Naučno-tehnički pregled
1995, vol. 45, no. 6-7 

Automatic error correction in optical character recognition of Serbian text

Pero Šipka

Faculty of Philosophy in Novi Sad, Department of Psychology

Biljana Kosanović

Institute for Military Technics, Belgrade

Abstract: The effectiveness of the PAKoST, a program for postprocessing optically read Serbian text developed by the same authors, was experimentally tested. The sample consisted of about 70.000 words of the Serbian Latin printed text compiled from nine sources covering evenly three discourses (scientific, literary, and political), different fonts, and various printing qualities. The text was optically read by Recognita Plus, the only prestigious commercial OCR software that at present support Yugoslav character set. The ASCII Recognita's output was then processed by PAKoST in the automatic correction mode.
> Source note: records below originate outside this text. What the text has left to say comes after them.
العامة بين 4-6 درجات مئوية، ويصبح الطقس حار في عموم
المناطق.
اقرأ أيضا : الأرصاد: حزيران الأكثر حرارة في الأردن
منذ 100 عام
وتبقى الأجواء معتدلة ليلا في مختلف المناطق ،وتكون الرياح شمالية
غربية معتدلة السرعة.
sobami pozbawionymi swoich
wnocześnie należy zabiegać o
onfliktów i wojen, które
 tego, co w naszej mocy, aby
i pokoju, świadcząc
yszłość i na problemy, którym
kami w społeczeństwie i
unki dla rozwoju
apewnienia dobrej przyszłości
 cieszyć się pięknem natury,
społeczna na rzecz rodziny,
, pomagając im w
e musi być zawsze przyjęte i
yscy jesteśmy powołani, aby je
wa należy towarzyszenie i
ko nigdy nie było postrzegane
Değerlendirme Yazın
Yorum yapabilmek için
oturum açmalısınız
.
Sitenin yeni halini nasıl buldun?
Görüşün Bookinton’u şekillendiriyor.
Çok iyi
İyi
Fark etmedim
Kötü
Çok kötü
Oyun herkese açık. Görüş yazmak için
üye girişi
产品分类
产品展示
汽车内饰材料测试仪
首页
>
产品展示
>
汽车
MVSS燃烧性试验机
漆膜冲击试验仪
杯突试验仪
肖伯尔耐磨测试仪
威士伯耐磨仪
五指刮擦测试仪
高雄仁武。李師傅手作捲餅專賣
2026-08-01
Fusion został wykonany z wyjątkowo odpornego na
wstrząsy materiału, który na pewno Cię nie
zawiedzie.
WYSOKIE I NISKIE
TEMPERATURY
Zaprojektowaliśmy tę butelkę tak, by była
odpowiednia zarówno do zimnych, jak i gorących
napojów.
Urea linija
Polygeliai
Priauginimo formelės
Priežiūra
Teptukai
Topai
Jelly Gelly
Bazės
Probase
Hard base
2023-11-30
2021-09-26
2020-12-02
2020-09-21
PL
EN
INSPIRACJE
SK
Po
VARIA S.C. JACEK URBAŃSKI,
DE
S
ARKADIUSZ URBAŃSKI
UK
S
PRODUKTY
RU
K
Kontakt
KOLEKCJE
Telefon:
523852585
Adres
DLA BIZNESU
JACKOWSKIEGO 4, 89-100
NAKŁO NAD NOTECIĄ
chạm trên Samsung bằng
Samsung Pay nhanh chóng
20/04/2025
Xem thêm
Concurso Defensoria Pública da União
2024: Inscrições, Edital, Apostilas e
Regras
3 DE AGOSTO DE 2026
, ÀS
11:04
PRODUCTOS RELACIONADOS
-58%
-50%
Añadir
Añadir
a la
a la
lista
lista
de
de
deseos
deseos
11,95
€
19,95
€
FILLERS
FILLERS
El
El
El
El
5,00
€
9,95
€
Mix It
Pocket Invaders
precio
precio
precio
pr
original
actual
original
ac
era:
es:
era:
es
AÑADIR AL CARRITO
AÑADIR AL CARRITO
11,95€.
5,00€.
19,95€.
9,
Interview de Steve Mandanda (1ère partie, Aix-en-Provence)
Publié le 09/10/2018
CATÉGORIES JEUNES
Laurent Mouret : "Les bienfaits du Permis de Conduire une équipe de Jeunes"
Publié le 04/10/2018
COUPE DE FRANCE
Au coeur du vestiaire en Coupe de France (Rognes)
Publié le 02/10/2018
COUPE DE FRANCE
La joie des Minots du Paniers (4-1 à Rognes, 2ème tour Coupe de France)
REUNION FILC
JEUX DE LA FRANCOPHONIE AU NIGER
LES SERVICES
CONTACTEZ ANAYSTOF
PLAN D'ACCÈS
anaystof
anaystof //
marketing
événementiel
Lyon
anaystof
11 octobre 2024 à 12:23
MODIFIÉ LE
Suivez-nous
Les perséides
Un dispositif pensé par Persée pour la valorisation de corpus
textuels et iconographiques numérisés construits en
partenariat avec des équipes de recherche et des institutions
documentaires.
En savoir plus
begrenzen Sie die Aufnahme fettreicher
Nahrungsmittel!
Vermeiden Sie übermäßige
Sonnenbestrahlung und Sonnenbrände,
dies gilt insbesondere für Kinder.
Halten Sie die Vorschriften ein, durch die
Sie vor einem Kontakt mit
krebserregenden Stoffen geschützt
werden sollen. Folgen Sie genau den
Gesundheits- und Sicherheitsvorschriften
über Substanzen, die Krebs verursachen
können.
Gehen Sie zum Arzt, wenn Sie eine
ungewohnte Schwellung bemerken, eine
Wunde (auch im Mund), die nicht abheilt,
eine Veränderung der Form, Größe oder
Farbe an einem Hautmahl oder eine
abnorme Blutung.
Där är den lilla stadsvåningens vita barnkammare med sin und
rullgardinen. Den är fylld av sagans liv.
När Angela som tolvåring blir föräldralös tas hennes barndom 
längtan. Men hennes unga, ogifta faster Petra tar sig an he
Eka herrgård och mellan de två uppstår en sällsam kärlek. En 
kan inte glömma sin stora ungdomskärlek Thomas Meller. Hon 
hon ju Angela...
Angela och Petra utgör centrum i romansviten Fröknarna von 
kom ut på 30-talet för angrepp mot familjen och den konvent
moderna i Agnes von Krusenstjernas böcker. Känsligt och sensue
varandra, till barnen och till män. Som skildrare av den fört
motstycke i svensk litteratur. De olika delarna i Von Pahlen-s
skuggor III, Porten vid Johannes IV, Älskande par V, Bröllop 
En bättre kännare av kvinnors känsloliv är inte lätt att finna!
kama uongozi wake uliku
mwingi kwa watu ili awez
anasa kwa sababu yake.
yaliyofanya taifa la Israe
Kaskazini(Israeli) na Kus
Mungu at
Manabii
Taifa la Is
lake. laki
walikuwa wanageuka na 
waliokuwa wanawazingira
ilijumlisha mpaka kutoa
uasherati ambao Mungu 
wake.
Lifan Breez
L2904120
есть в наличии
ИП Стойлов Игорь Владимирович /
The effectiveness of the postprocessing was checked by using two algorithms: a hybrid contextual postprocessor (HCP) that was build into the previous version of PAKoST and a new more complex algorithm called MiniMax implemented in the last version of the program. Both general correctability (against Recognita) and incremental correctability (against HCP) of MiniMax was calculated and statistically tested.

The tests demonstrated that the new algorithm brought to PAKoST substantial improvement in correctability. It reduced Recognita word error rate from 7.90% to 4,39%. Furthermore, MiniMax, unlike HCP, produces a tolerable amount of type II errors (new errors of its own), encouraging the use of PAKoST as an automatic postprocessor.